Source-quality grading

  • Original vs. derivative — original (the actual record) > derivative (a transcript / index). Always cite the most original you've seen.
  • Primary vs. secondary information — primary is from someone with first-hand knowledge at the time; secondary is later report. Death certificate's birth date is secondary (the informant wasn't present at birth).
  • Direct vs. indirect evidence — direct answers the question; indirect requires reasoning.
  • Negative evidence — absence of expected record matters; record it.

Templates / forms

  • Family Group Sheet — free PDF templates from Ancestry, FamilySearch, Family Tree Magazine, Mid-Continent Public Library.
  • Research log — free templates; track what you searched, where, when, and what you found / didn't.
  • Source citation worksheet — Mills publishes free worksheets at EvidenceExplained.com.
  • Timeline template — free; chronological summary of an individual's documented life.
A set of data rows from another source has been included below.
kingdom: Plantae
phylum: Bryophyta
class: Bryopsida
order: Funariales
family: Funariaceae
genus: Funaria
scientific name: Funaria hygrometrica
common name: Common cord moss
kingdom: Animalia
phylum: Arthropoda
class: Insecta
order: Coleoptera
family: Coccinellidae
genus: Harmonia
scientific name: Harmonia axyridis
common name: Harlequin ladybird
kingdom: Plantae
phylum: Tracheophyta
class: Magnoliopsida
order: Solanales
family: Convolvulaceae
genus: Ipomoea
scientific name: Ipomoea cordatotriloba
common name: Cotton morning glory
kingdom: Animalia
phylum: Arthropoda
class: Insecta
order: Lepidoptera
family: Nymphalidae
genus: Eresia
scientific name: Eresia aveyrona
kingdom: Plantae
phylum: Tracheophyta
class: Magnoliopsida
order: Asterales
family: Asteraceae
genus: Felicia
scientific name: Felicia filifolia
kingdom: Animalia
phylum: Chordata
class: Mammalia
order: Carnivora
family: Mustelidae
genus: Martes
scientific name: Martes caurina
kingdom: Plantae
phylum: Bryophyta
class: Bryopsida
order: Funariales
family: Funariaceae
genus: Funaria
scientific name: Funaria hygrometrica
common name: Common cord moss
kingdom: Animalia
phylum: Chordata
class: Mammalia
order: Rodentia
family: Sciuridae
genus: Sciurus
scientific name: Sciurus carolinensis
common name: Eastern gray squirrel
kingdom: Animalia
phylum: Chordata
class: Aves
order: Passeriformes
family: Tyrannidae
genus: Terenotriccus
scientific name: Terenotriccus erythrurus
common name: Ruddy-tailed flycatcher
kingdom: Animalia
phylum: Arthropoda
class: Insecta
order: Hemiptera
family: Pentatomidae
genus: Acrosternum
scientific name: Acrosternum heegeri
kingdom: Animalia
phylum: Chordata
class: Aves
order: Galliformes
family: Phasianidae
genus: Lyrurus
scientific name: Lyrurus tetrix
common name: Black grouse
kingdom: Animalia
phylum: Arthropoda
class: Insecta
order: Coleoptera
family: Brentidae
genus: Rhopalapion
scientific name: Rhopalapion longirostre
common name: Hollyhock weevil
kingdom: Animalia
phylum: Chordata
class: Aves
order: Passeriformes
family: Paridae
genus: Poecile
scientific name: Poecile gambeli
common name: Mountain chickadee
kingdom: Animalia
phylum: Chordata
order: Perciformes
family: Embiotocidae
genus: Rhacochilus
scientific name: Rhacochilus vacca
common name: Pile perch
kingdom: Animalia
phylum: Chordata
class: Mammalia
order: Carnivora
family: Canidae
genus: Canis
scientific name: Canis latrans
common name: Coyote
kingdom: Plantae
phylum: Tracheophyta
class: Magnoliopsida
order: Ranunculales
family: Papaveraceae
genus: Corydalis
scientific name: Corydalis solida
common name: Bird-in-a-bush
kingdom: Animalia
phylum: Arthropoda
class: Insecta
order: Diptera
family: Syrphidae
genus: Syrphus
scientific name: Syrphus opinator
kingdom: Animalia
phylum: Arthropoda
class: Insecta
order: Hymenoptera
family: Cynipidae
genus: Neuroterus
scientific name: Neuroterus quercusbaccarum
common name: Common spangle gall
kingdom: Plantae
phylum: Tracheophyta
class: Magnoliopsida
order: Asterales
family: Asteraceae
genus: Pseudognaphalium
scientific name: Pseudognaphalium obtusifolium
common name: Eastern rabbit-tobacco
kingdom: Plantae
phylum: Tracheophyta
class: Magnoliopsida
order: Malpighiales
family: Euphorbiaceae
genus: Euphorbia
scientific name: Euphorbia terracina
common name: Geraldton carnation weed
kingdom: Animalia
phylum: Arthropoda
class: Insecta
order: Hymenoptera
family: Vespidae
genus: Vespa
Backup / portability of citations

  • GEDCOM citation round-trip — see Genealogy GEDCOM Formats; GEDCOM 5.5.1 flattens nuanced citations, 7.0 better.
  • Plain-text export — export a research report as Markdown or PDF as the durable backup; the app's citation database is replaceable but your prose isn't.
  • DMS-as-source-store — store the actual source PDF / image in Paperless-ngx; cite by stable URL from your tree.

Citation patterns to adopt

  • Cite the moment you record the fact — never "I'll cite later." You won't.
  • Photograph the cover page of any book / record set you used; citing publication detail is easier with the photo.
  • Save the screenshot + URL of any database hit; web sources move and break.
  • Link the citation to the document image — Gramps and RootsMagic both let you attach a media object to a citation.

What's changing in 2024–2026

  • AI-extracted citations — Claude / GPT-4o reading a document image and producing an Evidence Explained-formatted citation. Useful but verify.
  • Stable URL standards — FamilySearch's image links remained stable through redesigns; Ancestry's break sometimes. Cite the persistent identifier where available.
  • DOI for genealogical datasets — emerging in academic genealogy publication.
  • Mills' Evidence Explained 4th edition anticipated; current 3rd ed. still authoritative.

Pick this if…

  • The reference book to own: Evidence Explained (3rd ed.).
  • Best citation templates in software: RootsMagic.
  • Workflow guide: Mastering Genealogical Proof + BCG Standards.
  • Free, freeform sourcing in FOSS: Gramps + Mills as a desk reference.
  • Standalone citation tool: Cite Right or Zotero w/ CSL.
  • Linking citations to scans: Paperless-ngx (URL embed) + tree app's media objects.